◆ **RECORDS FOR THIS EXERCISE**
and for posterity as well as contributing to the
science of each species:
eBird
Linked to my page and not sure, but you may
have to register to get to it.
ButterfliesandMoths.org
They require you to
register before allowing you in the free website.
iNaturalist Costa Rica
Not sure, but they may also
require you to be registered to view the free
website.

◆ **TASK PROMPT**
Reproduce the material above word for word, line by line.

◆ **SOLUTION BELOW**
and for posterity as well as contributing to the
science of each species:
eBird
Linked to my page and not sure, but you may
have to register to get to it.
ButterfliesandMoths.org
They require you to
register before allowing you in the free website.
iNaturalist Costa Rica
Not sure, but they may also
require you to be registered to view the free
website.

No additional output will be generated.